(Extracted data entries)
———
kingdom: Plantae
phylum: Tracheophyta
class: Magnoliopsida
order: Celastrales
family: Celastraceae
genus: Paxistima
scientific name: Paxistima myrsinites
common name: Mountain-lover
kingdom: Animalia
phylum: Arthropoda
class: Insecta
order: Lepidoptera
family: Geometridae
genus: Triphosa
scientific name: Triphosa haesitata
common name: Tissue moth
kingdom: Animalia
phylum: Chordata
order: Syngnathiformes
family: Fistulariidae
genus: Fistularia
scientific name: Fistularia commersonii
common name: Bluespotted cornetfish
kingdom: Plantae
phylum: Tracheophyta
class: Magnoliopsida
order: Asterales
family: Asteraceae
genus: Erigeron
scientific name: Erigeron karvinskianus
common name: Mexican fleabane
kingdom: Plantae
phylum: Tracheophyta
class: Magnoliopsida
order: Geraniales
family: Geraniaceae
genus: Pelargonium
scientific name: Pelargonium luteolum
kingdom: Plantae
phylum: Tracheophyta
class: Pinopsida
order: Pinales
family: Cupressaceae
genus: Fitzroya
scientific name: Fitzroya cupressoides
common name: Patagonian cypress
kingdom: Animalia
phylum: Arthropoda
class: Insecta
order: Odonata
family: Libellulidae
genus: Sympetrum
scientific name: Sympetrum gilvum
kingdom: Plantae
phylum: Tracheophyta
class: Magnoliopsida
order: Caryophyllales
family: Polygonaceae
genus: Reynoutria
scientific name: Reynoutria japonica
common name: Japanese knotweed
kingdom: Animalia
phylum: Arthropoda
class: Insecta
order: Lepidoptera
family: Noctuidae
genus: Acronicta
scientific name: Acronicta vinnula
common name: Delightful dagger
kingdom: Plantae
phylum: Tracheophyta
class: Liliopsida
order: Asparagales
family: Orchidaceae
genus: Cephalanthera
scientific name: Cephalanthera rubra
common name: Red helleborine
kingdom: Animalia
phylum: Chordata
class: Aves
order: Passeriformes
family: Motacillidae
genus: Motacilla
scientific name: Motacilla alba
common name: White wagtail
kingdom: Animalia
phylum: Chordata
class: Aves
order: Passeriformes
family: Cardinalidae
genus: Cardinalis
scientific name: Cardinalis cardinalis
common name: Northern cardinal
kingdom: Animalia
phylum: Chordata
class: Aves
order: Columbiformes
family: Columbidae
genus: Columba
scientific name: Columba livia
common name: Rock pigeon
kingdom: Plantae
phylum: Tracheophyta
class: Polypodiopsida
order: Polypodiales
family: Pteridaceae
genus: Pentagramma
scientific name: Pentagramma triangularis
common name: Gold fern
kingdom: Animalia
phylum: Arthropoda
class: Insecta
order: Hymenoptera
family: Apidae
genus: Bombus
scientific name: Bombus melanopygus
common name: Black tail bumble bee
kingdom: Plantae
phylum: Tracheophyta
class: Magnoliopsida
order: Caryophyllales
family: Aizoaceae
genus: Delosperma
———
> [Challenge]
Please copy every line of the material above word for word, in the same order.

> [Answer in full]
kingdom: Plantae
phylum: Tracheophyta
class: Magnoliopsida
order: Celastrales
family: Celastraceae
genus: Paxistima
scientific name: Paxistima myrsinites
common name: Mountain-lover
kingdom: Animalia
phylum: Arthropoda
class: Insecta
order: Lepidoptera
family: Geometridae
genus: Triphosa
scientific name: Triphosa haesitata
common name: Tissue moth
kingdom: Animalia
phylum: Chordata
order: Syngnathiformes
family: Fistulariidae
genus: Fistularia
scientific name: Fistularia commersonii
common name: Bluespotted cornetfish
kingdom: Plantae
phylum: Tracheophyta
class: Magnoliopsida
order: Asterales
family: Asteraceae
genus: Erigeron
scientific name: Erigeron karvinskianus
common name: Mexican fleabane
kingdom: Plantae
phylum: Tracheophyta
class: Magnoliopsida
order: Geraniales
family: Geraniaceae
genus: Pelargonium
scientific name: Pelargonium luteolum
kingdom: Plantae
phylum: Tracheophyta
class: Pinopsida
order: Pinales
family: Cupressaceae
genus: Fitzroya
scientific name: Fitzroya cupressoides
common name: Patagonian cypress
kingdom: Animalia
phylum: Arthropoda
class: Insecta
order: Odonata
family: Libellulidae
genus: Sympetrum
scientific name: Sympetrum gilvum
kingdom: Plantae
phylum: Tracheophyta
class: Magnoliopsida
order: Caryophyllales
family: Polygonaceae
genus: Reynoutria
scientific name: Reynoutria japonica
common name: Japanese knotweed
kingdom: Animalia
phylum: Arthropoda
class: Insecta
order: Lepidoptera
family: Noctuidae
genus: Acronicta
scientific name: Acronicta vinnula
common name: Delightful dagger
kingdom: Plantae
phylum: Tracheophyta
class: Liliopsida
order: Asparagales
family: Orchidaceae
genus: Cephalanthera
scientific name: Cephalanthera rubra
common name: Red helleborine
kingdom: Animalia
phylum: Chordata
class: Aves
order: Passeriformes
family: Motacillidae
genus: Motacilla
scientific name: Motacilla alba
common name: White wagtail
kingdom: Animalia
phylum: Chordata
class: Aves
order: Passeriformes
family: Cardinalidae
genus: Cardinalis
scientific name: Cardinalis cardinalis
common name: Northern cardinal
kingdom: Animalia
phylum: Chordata
class: Aves
order: Columbiformes
family: Columbidae
genus: Columba
scientific name: Columba livia
common name: Rock pigeon
kingdom: Plantae
phylum: Tracheophyta
class: Polypodiopsida
order: Polypodiales
family: Pteridaceae
genus: Pentagramma
scientific name: Pentagramma triangularis
common name: Gold fern
kingdom: Animalia
phylum: Arthropoda
class: Insecta
order: Hymenoptera
family: Apidae
genus: Bombus
scientific name: Bombus melanopygus
common name: Black tail bumble bee
kingdom: Plantae
phylum: Tracheophyta
class: Magnoliopsida
order: Caryophyllales
family: Aizoaceae
genus: Delosperma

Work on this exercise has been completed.